Risk of recurrence and implications for treatment
Based on historical data, the estimated flare recurrence rate is approximately 60% within 1 year after the initial attack, 78% within 2 years, and 84% within 3 years. Less than 10% of patients will not have a recurrence over a 10-year period. Untreated, some patients with gout will continue to have attacks and accrue chronic joint damage, stiffness, and tophi. However, that does not imply that published outcome data support treating every patient with urate-lowering therapy following an initial gout attack or even several attacks. There are no outcome data from appropriately controlled, long-term trials to validate such a treatment approach. Nonetheless, in some gouty patients, if hyperuricemia is not addressed, morbidity and joint damage will accrue. The decision as to when to intervene with urate-lowering therapy should be individualized, taking into consideration comorbidities, estimation of the likelihood of continued attacks, the impact of attacks on the patient’s lifestyle, and the potential complications of needing to use medications to treat acute attacks.
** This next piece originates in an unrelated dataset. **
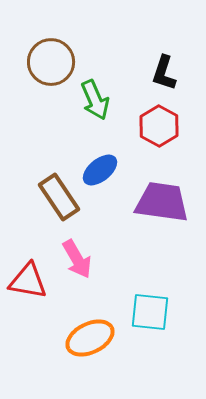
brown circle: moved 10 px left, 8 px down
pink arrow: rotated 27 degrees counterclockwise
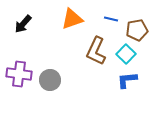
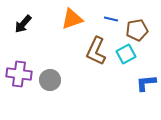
cyan square: rotated 18 degrees clockwise
blue L-shape: moved 19 px right, 3 px down
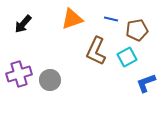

INTERCRITICAL PERIODS: CRYSTAL DEPOSITION CONTINUES SILENTLY
Immediately after an attack of gout, patients may be apt to have another if anti-inflammatory therapy is not provided for a long enough period, ie, until several days after an attack has completely resolved. Subsequently, there may be a prolonged period before another attack occurs. During this time, uric acid deposits may continue to increase silently. The factors that control the rate, location, and degree of ongoing deposition in a specific patient are not well defined. Crystals may still be found in the synovial fluid of previously involved joints until the serum urate level is reduced for a significant period to a level significantly less than 6.8 mg/dL.8
ADVANCED GOUT: DIFFERENTIATION FROM RHEUMATOID ARTHRITIS IS KEY
Tissue stores of urate may continue to increase if hyperuricemia persists at biologically significant levels (> 6.8 mg/dL). Crystal deposition can cause chronic polyarthritis. Some patients, especially as they age, develop rheumatoid factor positivity. Chronic gout, involving multiple joints, can mimic rheumatoid arthritis. Patients can develop subcutaneous tophi in areas of friction or trauma. These tophi, as well as periarticular ones, can be mistaken for rheumatoid nodules. It is unclear why only some people with hyperuricemia develop tophi. The presence of urate crystals in the aspirate of a nodule (tophus) or synovial fluid will distinguish gout from rheumatoid arthritis. Radiographs can also be of diagnostic use.
Unlike radiographic findings in rheumatoid arthritis, in gout there is a prominent, proliferative bony reaction, and tophi can cause bone destruction away from the joint. There may be a characteristic “overhanging edge” of proliferating bone surrounding a gout erosion (see Figure 3 in preceding article by Schumacher). These radiographic findings, although distinct from those of rheumatoid arthritis, can be confused with psoriatic arthritis, which also can be erosive with a proliferative bone response. Gout, however, is less likely to cause joint space narrowing than is either psoriatic arthritis or rheumatoid arthritis.
Intradermal tophi (Figure 1) are asymptomatic and frequently not recognized, yet are not that rare in severe untreated gout. Such tophi may be particularly common in transplant patients and appear as white or yellowish deposits with the overlying skin pulled taut.